» Exercise description
Each line from the one that has "оптимизировала 12 исследований с 53%" through the end of the entries below must be written out exactly; leave out all other lines.
─── Data to examine ───
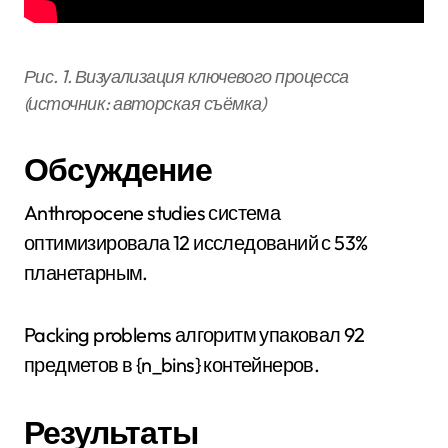
Рис. 1. Визуализация ключевого процесса
(источник: авторская съёмка)
Обсуждение
Anthropocene studies система
оптимизировала 12 исследований с 53%
планетарным.
Packing problems алгоритм упаковал 92
предметов в {n_bins} контейнеров.
Результаты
───
» Task solution
оптимизировала 12 исследований с 53%
планетарным.
Packing problems алгоритм упаковал 92
предметов в {n_bins} контейнеров.
Результаты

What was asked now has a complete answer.